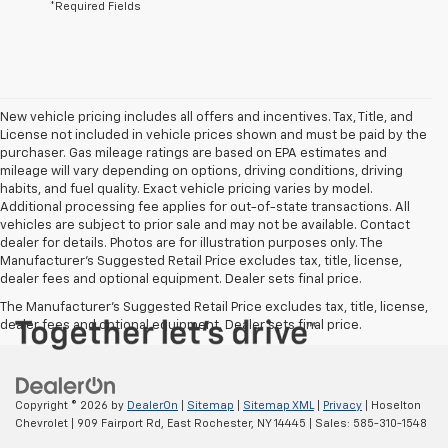
*Required Fields
New vehicle pricing includes all offers and incentives. Tax, Title, and
License not included in vehicle prices shown and must be paid by the
purchaser. Gas mileage ratings are based on EPA estimates and
mileage will vary depending on options, driving conditions, driving
habits, and fuel quality. Exact vehicle pricing varies by model.
Additional processing fee applies for out-of-state transactions. All
vehicles are subject to prior sale and may not be available. Contact
dealer for details. Photos are for illustration purposes only. The
Manufacturer's Suggested Retail Price excludes tax, title, license,
dealer fees and optional equipment. Dealer sets final price.
The Manufacturer's Suggested Retail Price excludes tax, title, license,
dealer fees and optional equipment. Dealer sets final price.
Copyright © 2026
by
DealerOn
|
Sitemap
|
Sitemap XML
|
Privacy
| Hoselton
Chevrolet
|
909 Fairport Rd,
East Rochester,
NY
14445
| Sales:
585-310-1548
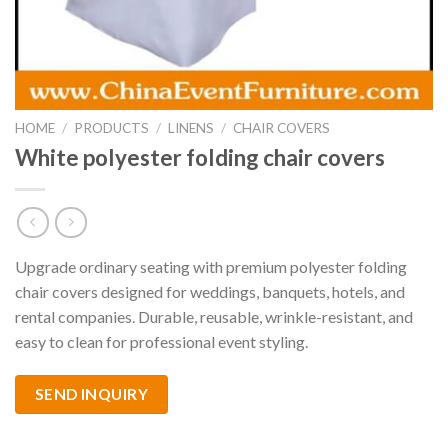
HOME
/
PRODUCTS
/
LINENS
/
CHAIR COVERS
White polyester folding chair covers
Upgrade ordinary seating with premium polyester folding
chair covers designed for weddings, banquets, hotels, and
rental companies. Durable, reusable, wrinkle-resistant, and
easy to clean for professional event styling.
SEND INQUIRY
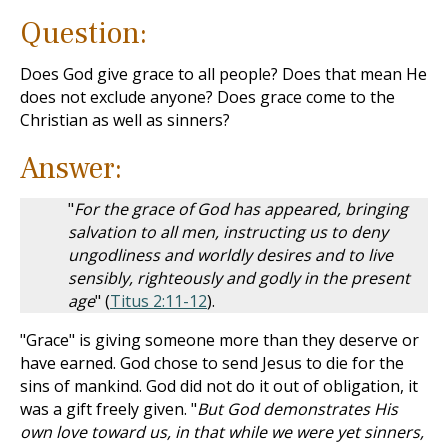
Question:
Does God give grace to all people? Does that mean He
does not exclude anyone? Does grace come to the
Christian as well as sinners?
Answer:
"
For the grace of God has appeared, bringing
salvation to all men, instructing us to deny
ungodliness and worldly desires and to live
sensibly, righteously and godly in the present
age
" (
Titus 2:11-12
).
"Grace" is giving someone more than they deserve or
have earned. God chose to send Jesus to die for the
sins of mankind. God did not do it out of obligation, it
was a gift freely given. "
But God demonstrates His
own love toward us, in that while we were yet sinners,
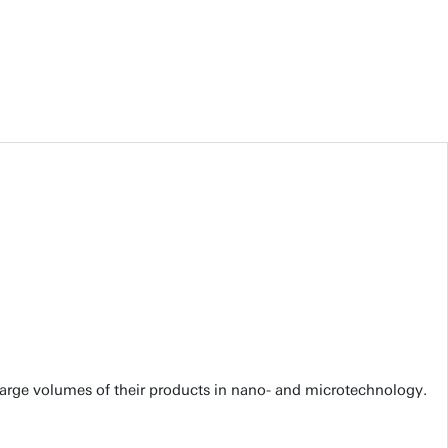
large volumes of their products in nano- and microtechnology.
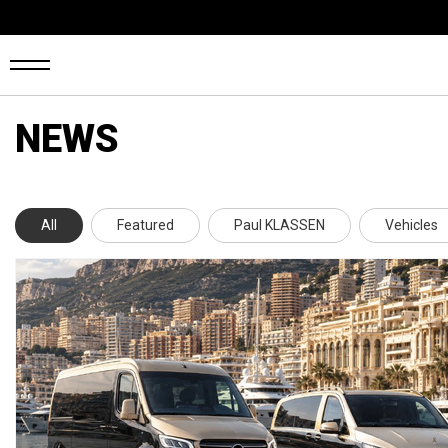
NEWS
OME
ANS
All
Featured
Paul KLASSEN
Vehicles
ARS4SALE
UTO
ARKET
ONFIGURATOR
EHICLES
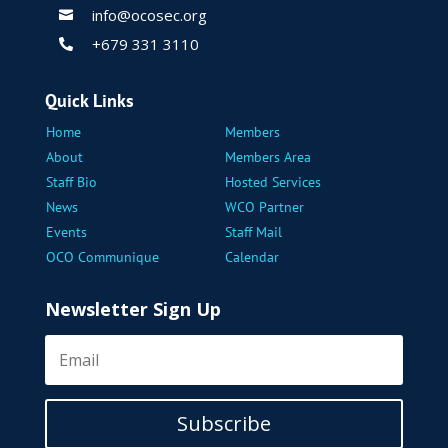
info@ocosec.org

+679 331 3110

Quick Links
Home
Members
About
Members Area
Staff Bio
Hosted Services
News
WCO Partner
Events
Staff Mail
OCO Communique
Calendar
Newsletter Sign Up
Subscribe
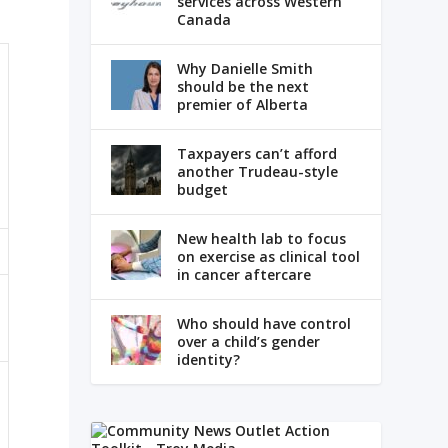
services across Western
Canada
Why Danielle Smith
should be the next
premier of Alberta
Taxpayers can’t afford
another Trudeau-style
budget
New health lab to focus
on exercise as clinical tool
in cancer aftercare
Who should have control
over a child’s gender
identity?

PROBLEM STATEMENT >>
Please set out as a numbered list every line from the start of the material through the line containing "habits, and fuel", with blank lines skipped and the pictures left out.

OUTPUT OF THE TASK >>
1. *Required Fields
2. New vehicle pricing includes all offers and incentives. Tax, Title, and
3. License not included in vehicle prices shown and must be paid by the
4. purchaser. Gas mileage ratings are based on EPA estimates and
5. mileage will vary depending on options, driving conditions, driving
6. habits, and fuel quality. Exact vehicle pricing varies by model.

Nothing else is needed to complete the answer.